A bioinspired system designed for extracting water from soil provides a sustainable approach to addressing water scarcity in dry regions, as reported by researchers from Seoul National University and Daegu Gyeongbuk Institute of Science and Technology who created it. Desert horned lizards (Phrynosoma platyrhinos) possess distinctive skin microchannels that facilitate water collection in the arid conditions of North America where they dwell. However, the specifics of how they consume the gathered water have ‘long remained elusive,’ according to the research team. Through detailed observation of 12 lizards, the researchers have discovered that these lizards utilize ‘unique’ rhythmic jaw movements to squeeze and transfer water from their skin – a method they have now adapted into a multifunctional water system.
The lizards utilize their skin to extract water from rain droplets and wet or moist areas of soil via capillary action in the arid deserts of North America. The team demonstrated that the gradual opening of the lizards’ jaws facilitates the initial drawing of this water into the corners of their mouths, between their lower and upper jaws. Upon swiftly closing their jaws, the skin at the corners folds inward, pushing the water into the lizards’ mouths. Using hydrodynamic modeling, the researchers determined that this motion enhances effective water intake. They implemented these findings into an artificial system which they claim ‘holds promise’ for areas where water is scarce but could potentially be sourced from moist soil.
During experiments, the ‘lizard-jaw mimicking device’ utilized porous media akin to the microchannels on the lizards’ skin to extract water from a collection of glass beads in a polymer reservoir designed to simulate soil. It also employs an asymmetric cyclic motion observed in the jaw movements of horned lizards to pump the collected water, functioning between two glass plates – one stationary and one hinged. ‘Much of the world’s untapped water isn’t found in rivers or reservoirs but rather trapped in damp, frequently contaminated soil that’s challenging to utilize – and the desert horned lizard has demonstrated that it can be extracted through simple, rhythmic capillary action instead of high pressure or significant energy inputs,’ describes Ho-Young Kim at Seoul National University. ‘As our system gathers and purifies in a single low-power step and scales by operating numerous small units in parallel, it is ideally suited for off-grid, resource-limited environments, from isolated arid communities to disaster relief efforts. We view it less as a standalone device and more as a versatile, nature-inspired model for sustainable water harvesting in areas unreachable by traditional infrastructure.’

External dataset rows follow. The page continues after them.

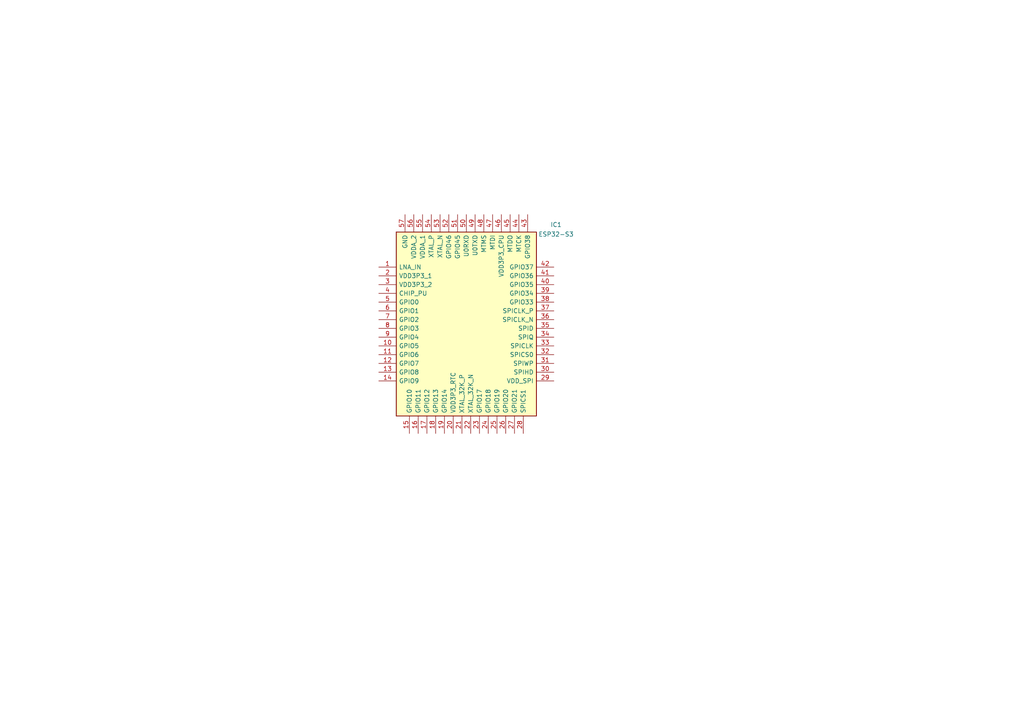
<source format=kicad_sch>
(kicad_sch (version 20211123) (generator eeschema)

  (uuid e63e39d7-6ac0-4ffd-8aa3-1841a4541b55)

  (paper "A4")

  


  (symbol (lib_id "S3dev:ESP32-S3") (at 135.255 93.98 0) (unit 1)
    (in_bom yes) (on_board yes)
    (uuid ed6bfc79-09da-4f7c-8d9d-0a5c886e45a9)
    (property "Reference" "IC1" (id 0) (at 161.29 65.1699 0))
    (property "Value" "ESP32-S3" (id 1) (at 161.29 67.945 0))
    (property "Footprint" "S3dev:QFN56" (id 2) (at 156.845 59.69 0)
      (effects (font (size 1.27 1.27)) (justify left) hide)
    )
    (property "Datasheet" "" (id 3) (at 156.845 62.23 0)
      (effects (font (size 1.27 1.27)) (justify left) hide)
    )
    (property "Description" "" (id 4) (at 156.845 64.77 0)
      (effects (font (size 1.27 1.27)) (justify left) hide)
    )
    (property "Height" "" (id 5) (at 156.845 67.31 0)
      (effects (font (size 1.27 1.27)) (justify left) hide)
    )
    (property "Manufacturer_Name" "" (id 6) (at 156.845 69.85 0)
      (effects (font (size 1.27 1.27)) (justify left) hide)
    )
    (property "Manufacturer_Part_Number" "" (id 7) (at 156.845 72.39 0)
      (effects (font (size 1.27 1.27)) (justify left) hide)
    )
    (property "Mouser Part Number" "" (id 8) (at 156.845 74.93 0)
      (effects (font (size 1.27 1.27)) (justify left) hide)
    )
    (property "Mouser Price/Stock" "" (id 9) (at 156.845 77.47 0)
      (effects (font (size 1.27 1.27)) (justify left) hide)
    )
    (property "Arrow Part Number" "" (id 10) (at 156.845 80.01 0)
      (effects (font (size 1.27 1.27)) (justify left) hide)
    )
    (property "Arrow Price/Stock" "" (id 11) (at 156.845 82.55 0)
      (effects (font (size 1.27 1.27)) (justify left) hide)
    )
    (pin "1" (uuid 683a6cfc-1cb6-4c63-ae1f-c9d1fdc220d0))
    (pin "10" (uuid a27ed12a-eeef-4af7-b85a-a6c2e6504a42))
    (pin "11" (uuid c578e799-cfdc-40a4-a0ba-6cb7e1783adb))
    (pin "12" (uuid f274e488-01a8-478b-a57a-b1f3eae11fc4))
    (pin "13" (uuid a3932d00-7c99-44f6-97c4-02b431e7e356))
    (pin "14" (uuid 666c2b53-6cb9-4674-baad-0b1df0d49b08))
    (pin "15" (uuid fdf3f068-94de-471e-b5f5-2953e2820bec))
    (pin "16" (uuid e6c325c1-3659-4e54-b4ef-fb0f38dd9c9e))
    (pin "17" (uuid 41898b91-a1d6-45b7-ab6c-b57027542ea8))
    (pin "18" (uuid 20beef88-eb2c-412d-9b22-79c4e13f93a3))
    (pin "19" (uuid ee8c35d5-d901-4aa1-9803-e17b0fc6e657))
    (pin "2" (uuid c606ef22-2f99-4572-a4cb-b11f5b4b9fb0))
    (pin "20" (uuid ff9a0f8f-51b0-4507-8120-11b47beda2aa))
    (pin "21" (uuid aa190b79-0dde-4260-822c-a686203bfb5f))
    (pin "22" (uuid 3ad86779-dcdc-4764-a4d4-b46f3d5f1c0e))
    (pin "23" (uuid 80dfbe22-ddea-4cfc-9313-f7808275eb52))
    (pin "24" (uuid c356636a-2f56-4e9d-82f4-efcc61235678))
    (pin "25" (uuid 5d2026c3-c3a2-4ce9-8351-c01d531fbf64))
    (pin "26" (uuid 7967c468-b92c-434e-8908-a3a55f96356e))
    (pin "27" (uuid bff408ed-4269-4c33-b20b-61ecd524506f))
    (pin "28" (uuid 970e911c-a42e-47a5-a0c1-07ceecd915cf))
    (pin "29" (uuid a1399cf0-ef49-41bb-be24-98ecf9bb7ff9))
    (pin "3" (uuid 229909e1-77d7-4dbc-bc03-379eae51e6b5))
    (pin "30" (uuid 66d0d3f8-e75e-41a4-84f8-430537edfa3a))
    (pin "31" (uuid e276ce3b-58ec-44ef-a76f-79d1c4622901))
    (pin "32" (uuid e1014732-b411-419c-a215-ac0c9a518b17))
    (pin "33" (uuid 180c5f8c-a251-45bf-8f4f-0c53b29c2335))
    (pin "34" (uuid 2eccd18c-0984-4926-891e-54c543196b77))
    (pin "35" (uuid 16ed0d61-ab60-46ef-a051-e841de30c862))
    (pin "36" (uuid e6d678e7-28ac-4a4d-8e4a-c79b9b733d88))
    (pin "37" (uuid 510dc9db-4384-46df-9f46-7d2070d8d9ed))
    (pin "38" (uuid df870ed4-5ed7-48f9-8444-553a11034c2d))
    (pin "39" (uuid 543df5a1-b53b-4c3a-8093-de0d81cd8b66))
    (pin "4" (uuid 4df2be95-6c9c-4a69-892b-2ab9109d27e3))
    (pin "40" (uuid 25492b42-c943-49c4-84fa-6f9ca10bbfd9))
    (pin "41" (uuid 36ae1d82-6aef-4f11-b05c-1dfbde7f7ef7))
    (pin "42" (uuid 3a029709-153a-4555-89df-f258d63e393a))
    (pin "43" (uuid a03bf6ec-d75f-4872-a728-0bd8245eef5d))
    (pin "44" (uuid a172b8e7-a745-481d-bd92-c13570a71ce9))
    (pin "45" (uuid e0fbefa3-4f22-411a-ad6a-4a3d55c8a53c))
    (pin "46" (uuid bc34d9b8-b134-48b6-9c66-32b934102dbe))
    (pin "47" (uuid 7314dbfe-6403-4b93-9084-d2b9db1ab15b))
    (pin "48" (uuid 3e3789a3-fb0e-48cc-bec2-f865a40fdadf))
    (pin "49" (uuid d68377bc-392e-4042-becf-dbde164f50d0))
    (pin "5" (uuid fd57ca2c-5b11-437b-8ea3-9edb825677e5))
    (pin "50" (uuid 1f64a1bf-aaf4-4b8c-9182-a05af6bf4d25))
    (pin "51" (uuid 59d1de56-c577-409c-ae51-01139c0107f0))
    (pin "52" (uuid 69cec222-52c6-44df-9810-64d90b0f8223))
    (pin "53" (uuid d5080508-ef20-4b54-a7d3-f42a0eda4d09))
    (pin "54" (uuid e40bce3c-4c76-4730-a696-088468d3c4cb))
    (pin "55" (uuid a68e7962-dc1a-4e0d-a12d-ebc9954eba6d))
    (pin "56" (uuid 92cf80fc-5b8a-49ce-a10b-e1f0d1ff12fd))
    (pin "57" (uuid fa5d83c5-7b87-443b-9746-ecb771207de4))
    (pin "6" (uuid 3e58b03d-ef03-4678-9a35-2837c1499257))
    (pin "7" (uuid 3da2a91e-484d-4137-8435-5448e3b3ee12))
    (pin "8" (uuid d6f81de8-fef6-4df8-a871-8cbbcdfc7987))
    (pin "9" (uuid 880ffb98-e3b5-47e6-91a4-48c67ea22fc6))
  )

  (sheet_instances
    (path "/" (page "1"))
  )

  (symbol_instances
    (path "/ed6bfc79-09da-4f7c-8d9d-0a5c886e45a9"
      (reference "IC1") (unit 1) (value "ESP32-S3") (footprint "S3dev:QFN56")
    )
  )
)

</source>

Additionally, a Nafion ion-exchange material was incorporated into the pores of the spongy material to eliminate harmful contaminants such as heavy metals and purify the water. After saturation, the Nafion coating can be reactivated by soaking it in an acidic solution for approximately 30 minutes, restoring its efficacy. The research team emphasizes that even amidst a ‘complex mixture of cations’ present in damp soil, the system continues to be effective in removing heavy metals and may also be applicable in the purification of brackish water.